= Death of Elizabeth Struhs =

Incident in 2022 in Queensland, Australia

On the night of 6 January 2022, 8-year-old Elizabeth Struhs died of diabetic ketoacidosis at her home in Toowoomba, Queensland, Australia. Her family, members of a religious sect known as the "Saints", deliberately withdrew insulin from Elizabeth due to a belief that God would intervene to save her life.

== Background ==
In 2005, Kerrie Struhs became a member of a Christian religious sect called the "Saints".

In 2019, Elizabeth Struhs became extremely ill over a six-day period. On the sixth day, Jason Struhs took Elizabeth to hospital, where she fell into a coma. Elizabeth survived and was diagnosed with type 1 diabetes, and Jason and Kerrie Struhs were convicted of failing to provide the necessities of life. Kerrie was sentenced to an 18-month prison sentence but only served five months in jail. Jason was sentenced to six months in prison, but his sentence was suspended as he had eventually brought Elizabeth to hospital and had testified against Kerrie during the case.
+===+
» WHAT TO WORK ON
1 – Answer from the text on Elizabeth Struhs:
(a) In what year did Kerrie Struhs become a member of the "Saints"?
(b) With what illness was Elizabeth diagnosed in 2019?
(c) In which town was Elizabeth's home?
2 – Output, unchanged, the part of the text on Elizabeth Struhs that opens with the words containing "On the night" and closes with "save her life.".
Answer only from the text on Elizabeth Struhs.

» DATASET
+===+
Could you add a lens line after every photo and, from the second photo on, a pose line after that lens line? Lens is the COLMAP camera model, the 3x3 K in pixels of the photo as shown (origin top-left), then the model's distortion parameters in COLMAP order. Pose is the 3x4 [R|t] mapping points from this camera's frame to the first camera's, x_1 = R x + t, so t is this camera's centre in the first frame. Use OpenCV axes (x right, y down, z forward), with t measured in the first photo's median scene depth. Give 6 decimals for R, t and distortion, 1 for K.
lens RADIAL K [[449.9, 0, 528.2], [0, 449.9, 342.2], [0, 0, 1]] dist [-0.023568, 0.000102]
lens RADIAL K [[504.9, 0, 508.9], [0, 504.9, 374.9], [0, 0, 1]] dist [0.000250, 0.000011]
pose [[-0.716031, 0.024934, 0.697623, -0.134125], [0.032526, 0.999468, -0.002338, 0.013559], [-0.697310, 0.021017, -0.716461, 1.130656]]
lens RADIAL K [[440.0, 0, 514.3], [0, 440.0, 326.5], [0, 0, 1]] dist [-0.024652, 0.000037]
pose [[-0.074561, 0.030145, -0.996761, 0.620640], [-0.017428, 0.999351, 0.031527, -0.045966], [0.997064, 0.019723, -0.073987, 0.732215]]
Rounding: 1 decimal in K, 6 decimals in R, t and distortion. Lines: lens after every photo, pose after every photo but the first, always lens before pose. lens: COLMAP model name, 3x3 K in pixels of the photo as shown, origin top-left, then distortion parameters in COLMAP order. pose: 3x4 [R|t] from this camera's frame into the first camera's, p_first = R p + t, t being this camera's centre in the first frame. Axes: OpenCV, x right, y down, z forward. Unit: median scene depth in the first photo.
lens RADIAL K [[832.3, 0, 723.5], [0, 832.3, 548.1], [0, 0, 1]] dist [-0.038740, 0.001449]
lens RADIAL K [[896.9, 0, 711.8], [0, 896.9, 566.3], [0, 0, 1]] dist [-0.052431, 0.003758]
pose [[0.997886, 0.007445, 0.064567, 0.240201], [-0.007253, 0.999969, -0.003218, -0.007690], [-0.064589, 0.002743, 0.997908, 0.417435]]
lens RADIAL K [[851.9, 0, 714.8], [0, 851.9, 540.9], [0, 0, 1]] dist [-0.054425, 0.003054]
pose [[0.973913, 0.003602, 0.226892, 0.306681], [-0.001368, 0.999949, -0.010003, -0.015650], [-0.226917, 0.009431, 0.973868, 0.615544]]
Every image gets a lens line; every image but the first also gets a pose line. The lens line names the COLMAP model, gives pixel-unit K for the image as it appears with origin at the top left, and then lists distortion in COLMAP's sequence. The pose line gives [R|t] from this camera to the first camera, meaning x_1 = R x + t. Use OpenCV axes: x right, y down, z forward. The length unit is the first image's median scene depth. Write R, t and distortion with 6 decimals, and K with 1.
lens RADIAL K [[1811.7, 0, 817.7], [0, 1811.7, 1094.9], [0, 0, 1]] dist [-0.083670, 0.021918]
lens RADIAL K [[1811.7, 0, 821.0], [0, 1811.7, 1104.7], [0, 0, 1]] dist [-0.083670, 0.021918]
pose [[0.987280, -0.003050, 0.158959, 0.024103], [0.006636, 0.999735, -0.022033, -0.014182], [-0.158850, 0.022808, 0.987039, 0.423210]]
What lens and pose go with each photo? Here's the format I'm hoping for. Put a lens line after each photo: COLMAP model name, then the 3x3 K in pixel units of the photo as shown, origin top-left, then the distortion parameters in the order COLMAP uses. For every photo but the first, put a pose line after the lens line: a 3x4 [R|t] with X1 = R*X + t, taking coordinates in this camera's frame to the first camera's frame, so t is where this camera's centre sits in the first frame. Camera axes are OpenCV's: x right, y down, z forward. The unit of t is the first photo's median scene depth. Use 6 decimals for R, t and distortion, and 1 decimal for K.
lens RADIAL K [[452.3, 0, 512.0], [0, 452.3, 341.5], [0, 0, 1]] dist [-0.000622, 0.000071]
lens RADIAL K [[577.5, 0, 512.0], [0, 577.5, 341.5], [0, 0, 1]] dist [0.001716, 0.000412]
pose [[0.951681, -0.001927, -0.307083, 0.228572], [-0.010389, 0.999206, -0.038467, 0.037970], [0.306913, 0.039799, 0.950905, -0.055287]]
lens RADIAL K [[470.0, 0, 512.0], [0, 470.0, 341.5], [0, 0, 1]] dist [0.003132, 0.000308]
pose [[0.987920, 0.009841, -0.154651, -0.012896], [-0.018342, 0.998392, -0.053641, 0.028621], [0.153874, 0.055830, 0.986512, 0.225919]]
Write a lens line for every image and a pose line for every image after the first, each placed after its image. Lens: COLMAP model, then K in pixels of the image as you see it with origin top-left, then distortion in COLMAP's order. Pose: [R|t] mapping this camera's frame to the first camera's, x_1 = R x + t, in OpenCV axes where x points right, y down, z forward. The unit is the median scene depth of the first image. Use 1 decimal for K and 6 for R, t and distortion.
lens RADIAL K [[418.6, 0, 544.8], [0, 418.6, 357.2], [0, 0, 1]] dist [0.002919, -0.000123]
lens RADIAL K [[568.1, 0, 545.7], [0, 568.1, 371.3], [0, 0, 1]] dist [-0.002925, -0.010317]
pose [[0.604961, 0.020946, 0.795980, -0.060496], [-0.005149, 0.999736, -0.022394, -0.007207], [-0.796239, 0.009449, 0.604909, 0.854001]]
+===+
» SOLVED PROBLEMS
1 –
(a) 2005
(b) Type 1 diabetes
(c) Toowoomba

2 –
On the night of 6 January 2022, 8-year-old Elizabeth Struhs died of diabetic ketoacidosis at her home in Toowoomba, Queensland, Australia. Her family, members of a religious sect known as the "Saints", deliberately withdrew insulin from Elizabeth due to a belief that God would intervene to save her life.